YOUR TASK: Find and copy every line in the records that includes the string "layout".
##### AVAILABLE DATA
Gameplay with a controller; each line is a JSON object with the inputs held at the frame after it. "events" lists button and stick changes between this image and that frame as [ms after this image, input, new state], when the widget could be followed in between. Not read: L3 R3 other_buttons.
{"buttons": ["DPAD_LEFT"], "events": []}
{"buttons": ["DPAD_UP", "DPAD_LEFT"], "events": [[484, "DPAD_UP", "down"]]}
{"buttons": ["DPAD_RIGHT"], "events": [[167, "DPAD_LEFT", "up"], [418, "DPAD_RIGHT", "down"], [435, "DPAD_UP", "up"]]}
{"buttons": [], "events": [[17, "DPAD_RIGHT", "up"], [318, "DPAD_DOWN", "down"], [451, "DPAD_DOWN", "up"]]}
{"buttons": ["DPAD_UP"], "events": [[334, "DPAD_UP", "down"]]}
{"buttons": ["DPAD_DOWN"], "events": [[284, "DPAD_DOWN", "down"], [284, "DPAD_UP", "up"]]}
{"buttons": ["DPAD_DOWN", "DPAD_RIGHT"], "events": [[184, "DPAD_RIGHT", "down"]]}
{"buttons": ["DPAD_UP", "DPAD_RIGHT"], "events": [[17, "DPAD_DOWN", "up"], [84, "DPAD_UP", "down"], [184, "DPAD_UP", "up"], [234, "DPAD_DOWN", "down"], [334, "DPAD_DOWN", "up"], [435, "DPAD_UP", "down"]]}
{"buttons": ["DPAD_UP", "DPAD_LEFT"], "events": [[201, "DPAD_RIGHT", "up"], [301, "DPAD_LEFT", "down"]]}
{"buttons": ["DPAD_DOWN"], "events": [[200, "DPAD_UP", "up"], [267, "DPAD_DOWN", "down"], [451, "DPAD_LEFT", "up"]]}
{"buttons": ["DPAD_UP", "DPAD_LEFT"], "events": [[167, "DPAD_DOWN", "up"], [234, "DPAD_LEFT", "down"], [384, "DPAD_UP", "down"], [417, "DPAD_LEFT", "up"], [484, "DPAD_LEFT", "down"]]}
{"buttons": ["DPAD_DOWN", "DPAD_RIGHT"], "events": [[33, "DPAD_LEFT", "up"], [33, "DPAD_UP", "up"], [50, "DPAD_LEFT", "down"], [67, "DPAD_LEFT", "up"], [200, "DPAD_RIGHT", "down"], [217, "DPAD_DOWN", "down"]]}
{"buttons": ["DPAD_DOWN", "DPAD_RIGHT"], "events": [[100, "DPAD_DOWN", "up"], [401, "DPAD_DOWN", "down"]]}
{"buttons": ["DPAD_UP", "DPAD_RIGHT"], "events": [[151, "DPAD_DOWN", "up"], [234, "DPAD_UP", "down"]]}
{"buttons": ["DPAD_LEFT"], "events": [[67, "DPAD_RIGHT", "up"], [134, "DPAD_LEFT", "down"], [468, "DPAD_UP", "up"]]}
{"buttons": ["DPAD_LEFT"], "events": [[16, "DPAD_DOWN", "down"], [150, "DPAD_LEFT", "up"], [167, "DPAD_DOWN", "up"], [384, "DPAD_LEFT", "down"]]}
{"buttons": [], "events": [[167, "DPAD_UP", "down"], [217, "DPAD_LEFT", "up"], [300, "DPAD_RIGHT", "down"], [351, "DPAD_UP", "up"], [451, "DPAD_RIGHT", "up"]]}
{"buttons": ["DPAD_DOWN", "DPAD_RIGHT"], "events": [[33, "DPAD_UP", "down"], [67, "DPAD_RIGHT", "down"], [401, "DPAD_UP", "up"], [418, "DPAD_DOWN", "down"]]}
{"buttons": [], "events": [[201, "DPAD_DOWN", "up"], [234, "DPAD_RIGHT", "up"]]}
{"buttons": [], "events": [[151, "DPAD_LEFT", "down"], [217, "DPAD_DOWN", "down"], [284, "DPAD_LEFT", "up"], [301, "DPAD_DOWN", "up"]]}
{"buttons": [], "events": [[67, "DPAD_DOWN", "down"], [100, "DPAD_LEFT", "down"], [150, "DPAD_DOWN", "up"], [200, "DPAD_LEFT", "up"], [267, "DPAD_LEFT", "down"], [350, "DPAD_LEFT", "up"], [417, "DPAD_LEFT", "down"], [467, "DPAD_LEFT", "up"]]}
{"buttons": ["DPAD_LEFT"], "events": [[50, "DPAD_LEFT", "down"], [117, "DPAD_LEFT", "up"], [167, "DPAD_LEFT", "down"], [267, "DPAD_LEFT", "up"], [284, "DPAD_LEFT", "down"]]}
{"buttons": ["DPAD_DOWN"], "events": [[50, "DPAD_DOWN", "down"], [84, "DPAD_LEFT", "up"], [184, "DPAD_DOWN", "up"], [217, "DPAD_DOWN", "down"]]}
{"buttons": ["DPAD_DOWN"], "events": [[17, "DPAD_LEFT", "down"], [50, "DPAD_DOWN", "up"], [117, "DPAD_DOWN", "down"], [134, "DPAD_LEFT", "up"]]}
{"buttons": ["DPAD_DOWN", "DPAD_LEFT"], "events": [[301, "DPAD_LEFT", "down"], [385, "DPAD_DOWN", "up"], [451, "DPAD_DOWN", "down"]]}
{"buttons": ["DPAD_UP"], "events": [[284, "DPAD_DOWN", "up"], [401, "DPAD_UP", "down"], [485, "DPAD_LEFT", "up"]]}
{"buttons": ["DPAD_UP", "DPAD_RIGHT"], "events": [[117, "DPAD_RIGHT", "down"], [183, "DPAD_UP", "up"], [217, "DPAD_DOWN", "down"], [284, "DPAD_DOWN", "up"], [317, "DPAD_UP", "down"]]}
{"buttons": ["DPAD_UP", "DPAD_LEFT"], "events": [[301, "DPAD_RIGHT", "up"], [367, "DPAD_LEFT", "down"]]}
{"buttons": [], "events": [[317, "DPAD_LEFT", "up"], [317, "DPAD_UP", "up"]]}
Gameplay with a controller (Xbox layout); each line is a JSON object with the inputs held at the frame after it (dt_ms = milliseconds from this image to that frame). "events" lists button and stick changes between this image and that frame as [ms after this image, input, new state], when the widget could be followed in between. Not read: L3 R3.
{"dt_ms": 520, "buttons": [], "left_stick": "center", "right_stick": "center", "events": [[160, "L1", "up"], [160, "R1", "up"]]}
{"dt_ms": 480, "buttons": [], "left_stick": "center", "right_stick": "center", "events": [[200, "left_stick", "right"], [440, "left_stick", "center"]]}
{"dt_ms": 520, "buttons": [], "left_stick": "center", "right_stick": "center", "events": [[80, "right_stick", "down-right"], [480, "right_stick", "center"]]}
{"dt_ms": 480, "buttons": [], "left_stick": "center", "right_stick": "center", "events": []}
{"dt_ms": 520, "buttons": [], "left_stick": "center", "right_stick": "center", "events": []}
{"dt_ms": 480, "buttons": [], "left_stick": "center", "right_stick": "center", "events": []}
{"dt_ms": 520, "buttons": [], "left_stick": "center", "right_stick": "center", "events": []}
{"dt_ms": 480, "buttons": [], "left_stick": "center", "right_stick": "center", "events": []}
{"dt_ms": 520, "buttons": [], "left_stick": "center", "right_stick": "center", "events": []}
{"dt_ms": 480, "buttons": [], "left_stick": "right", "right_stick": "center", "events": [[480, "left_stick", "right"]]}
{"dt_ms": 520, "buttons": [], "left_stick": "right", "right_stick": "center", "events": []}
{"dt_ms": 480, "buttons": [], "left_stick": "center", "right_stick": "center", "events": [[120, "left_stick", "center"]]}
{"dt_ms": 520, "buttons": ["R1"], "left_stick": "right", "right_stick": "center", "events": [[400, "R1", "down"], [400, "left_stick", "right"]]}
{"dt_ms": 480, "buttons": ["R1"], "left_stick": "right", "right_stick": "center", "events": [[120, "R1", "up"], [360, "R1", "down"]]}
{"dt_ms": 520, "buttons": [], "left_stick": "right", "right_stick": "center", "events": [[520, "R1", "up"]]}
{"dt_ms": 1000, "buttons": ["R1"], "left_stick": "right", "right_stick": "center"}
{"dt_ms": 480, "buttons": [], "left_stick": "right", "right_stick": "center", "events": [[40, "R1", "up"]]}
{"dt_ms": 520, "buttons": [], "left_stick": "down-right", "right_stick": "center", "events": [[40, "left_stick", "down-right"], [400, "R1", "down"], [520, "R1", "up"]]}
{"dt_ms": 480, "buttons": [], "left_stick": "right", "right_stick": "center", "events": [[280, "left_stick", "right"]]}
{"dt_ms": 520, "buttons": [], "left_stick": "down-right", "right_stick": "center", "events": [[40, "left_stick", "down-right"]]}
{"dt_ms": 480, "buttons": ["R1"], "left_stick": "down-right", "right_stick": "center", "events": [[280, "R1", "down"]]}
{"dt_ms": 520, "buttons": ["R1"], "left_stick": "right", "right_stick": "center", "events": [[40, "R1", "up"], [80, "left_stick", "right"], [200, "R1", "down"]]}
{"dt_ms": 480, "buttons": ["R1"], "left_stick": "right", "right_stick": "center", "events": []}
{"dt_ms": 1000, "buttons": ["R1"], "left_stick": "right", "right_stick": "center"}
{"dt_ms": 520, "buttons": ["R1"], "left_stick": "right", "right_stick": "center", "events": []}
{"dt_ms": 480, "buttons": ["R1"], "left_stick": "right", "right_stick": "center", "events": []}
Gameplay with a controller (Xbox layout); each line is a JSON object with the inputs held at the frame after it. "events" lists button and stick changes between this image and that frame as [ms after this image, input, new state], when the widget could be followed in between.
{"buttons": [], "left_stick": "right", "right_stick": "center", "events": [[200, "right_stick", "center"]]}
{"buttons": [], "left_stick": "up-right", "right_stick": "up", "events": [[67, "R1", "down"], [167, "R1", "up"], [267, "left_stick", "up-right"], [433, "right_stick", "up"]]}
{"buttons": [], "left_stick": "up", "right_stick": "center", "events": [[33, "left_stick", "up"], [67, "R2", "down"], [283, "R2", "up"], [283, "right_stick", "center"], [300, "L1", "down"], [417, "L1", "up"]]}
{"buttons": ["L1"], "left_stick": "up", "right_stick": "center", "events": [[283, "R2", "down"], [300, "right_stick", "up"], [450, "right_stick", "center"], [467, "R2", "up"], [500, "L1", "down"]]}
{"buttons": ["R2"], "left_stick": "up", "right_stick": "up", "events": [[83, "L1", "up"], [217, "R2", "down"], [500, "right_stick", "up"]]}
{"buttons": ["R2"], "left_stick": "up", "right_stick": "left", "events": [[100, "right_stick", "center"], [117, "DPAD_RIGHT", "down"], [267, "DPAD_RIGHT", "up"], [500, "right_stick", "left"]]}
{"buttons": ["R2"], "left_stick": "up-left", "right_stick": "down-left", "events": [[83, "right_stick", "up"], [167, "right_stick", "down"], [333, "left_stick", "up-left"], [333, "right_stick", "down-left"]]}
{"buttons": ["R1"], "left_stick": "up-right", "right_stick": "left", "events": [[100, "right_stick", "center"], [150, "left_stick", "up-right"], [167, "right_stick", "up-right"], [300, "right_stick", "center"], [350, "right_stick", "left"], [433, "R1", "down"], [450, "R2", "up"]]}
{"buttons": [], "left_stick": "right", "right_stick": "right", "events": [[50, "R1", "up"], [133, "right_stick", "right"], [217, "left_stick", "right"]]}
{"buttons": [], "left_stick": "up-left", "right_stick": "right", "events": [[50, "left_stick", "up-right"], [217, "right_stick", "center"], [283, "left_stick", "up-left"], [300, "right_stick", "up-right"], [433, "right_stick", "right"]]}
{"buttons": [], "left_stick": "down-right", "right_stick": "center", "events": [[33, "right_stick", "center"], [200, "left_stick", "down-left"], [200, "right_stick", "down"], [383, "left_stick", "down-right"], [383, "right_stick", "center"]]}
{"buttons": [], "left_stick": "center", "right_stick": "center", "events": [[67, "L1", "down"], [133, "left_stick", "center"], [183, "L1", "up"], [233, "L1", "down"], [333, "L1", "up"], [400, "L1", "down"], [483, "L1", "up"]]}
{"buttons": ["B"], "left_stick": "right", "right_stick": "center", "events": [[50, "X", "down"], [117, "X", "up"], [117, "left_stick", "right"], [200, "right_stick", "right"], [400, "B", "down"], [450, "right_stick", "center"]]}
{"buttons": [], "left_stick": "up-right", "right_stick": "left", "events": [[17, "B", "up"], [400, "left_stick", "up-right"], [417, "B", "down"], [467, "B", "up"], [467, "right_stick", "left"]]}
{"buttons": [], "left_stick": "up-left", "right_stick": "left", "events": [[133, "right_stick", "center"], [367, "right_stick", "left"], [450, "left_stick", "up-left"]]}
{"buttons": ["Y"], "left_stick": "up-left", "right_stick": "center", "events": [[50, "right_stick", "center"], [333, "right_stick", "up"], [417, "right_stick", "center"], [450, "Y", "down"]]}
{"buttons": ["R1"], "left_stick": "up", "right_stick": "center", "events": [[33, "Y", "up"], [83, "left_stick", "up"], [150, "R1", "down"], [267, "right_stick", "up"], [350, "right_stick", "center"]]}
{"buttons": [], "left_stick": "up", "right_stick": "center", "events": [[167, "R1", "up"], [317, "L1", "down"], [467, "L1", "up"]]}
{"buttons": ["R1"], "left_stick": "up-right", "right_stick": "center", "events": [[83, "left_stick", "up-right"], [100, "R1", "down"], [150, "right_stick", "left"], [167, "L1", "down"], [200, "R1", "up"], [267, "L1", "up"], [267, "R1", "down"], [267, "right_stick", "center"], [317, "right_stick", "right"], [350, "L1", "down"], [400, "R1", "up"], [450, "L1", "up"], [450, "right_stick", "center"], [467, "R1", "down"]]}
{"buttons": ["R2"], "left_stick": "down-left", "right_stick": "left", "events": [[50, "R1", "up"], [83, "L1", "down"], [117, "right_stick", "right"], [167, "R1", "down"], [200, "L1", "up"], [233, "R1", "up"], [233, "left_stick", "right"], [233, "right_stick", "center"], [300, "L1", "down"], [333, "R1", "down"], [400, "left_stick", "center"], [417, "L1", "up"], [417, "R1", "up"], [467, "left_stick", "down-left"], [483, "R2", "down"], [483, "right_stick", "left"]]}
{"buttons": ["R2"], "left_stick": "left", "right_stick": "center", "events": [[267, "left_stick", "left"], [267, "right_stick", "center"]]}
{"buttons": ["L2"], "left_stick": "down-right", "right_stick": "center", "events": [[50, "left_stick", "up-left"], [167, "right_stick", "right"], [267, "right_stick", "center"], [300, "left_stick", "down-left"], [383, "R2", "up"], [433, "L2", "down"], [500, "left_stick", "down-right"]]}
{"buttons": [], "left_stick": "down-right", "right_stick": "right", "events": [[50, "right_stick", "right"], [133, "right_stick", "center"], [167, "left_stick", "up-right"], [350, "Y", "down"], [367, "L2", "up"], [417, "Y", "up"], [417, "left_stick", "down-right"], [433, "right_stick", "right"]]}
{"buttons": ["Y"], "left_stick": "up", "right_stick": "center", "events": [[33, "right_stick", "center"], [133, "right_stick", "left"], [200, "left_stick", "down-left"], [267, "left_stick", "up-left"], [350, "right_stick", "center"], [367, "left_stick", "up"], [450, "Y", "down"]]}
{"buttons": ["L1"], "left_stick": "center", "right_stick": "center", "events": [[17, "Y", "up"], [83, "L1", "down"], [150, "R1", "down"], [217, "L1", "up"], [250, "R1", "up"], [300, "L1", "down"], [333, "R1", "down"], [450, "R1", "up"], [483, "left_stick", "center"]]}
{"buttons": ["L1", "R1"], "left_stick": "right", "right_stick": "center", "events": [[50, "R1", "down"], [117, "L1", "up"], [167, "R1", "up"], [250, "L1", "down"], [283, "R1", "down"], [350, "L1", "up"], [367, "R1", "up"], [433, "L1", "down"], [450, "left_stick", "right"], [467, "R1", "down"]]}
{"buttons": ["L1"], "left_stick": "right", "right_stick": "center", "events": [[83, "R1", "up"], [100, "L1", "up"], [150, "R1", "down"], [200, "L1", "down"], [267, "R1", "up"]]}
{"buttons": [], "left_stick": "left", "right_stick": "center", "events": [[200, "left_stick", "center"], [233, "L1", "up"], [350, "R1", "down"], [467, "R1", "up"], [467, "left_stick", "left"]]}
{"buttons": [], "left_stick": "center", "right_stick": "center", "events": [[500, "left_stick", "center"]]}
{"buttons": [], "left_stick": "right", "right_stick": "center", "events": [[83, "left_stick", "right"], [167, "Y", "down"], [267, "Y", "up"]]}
##########
RESULT FOR THIS EXERCISE:
Gameplay with a controller (Xbox layout); each line is a JSON object with the inputs held at the frame after it (dt_ms = milliseconds from this image to that frame). "events" lists button and stick changes between this image and that frame as [ms after this image, input, new state], when the widget could be followed in between. Not read: L3 R3.
Gameplay with a controller (Xbox layout); each line is a JSON object with the inputs held at the frame after it. "events" lists button and stick changes between this image and that frame as [ms after this image, input, new state], when the widget could be followed in between.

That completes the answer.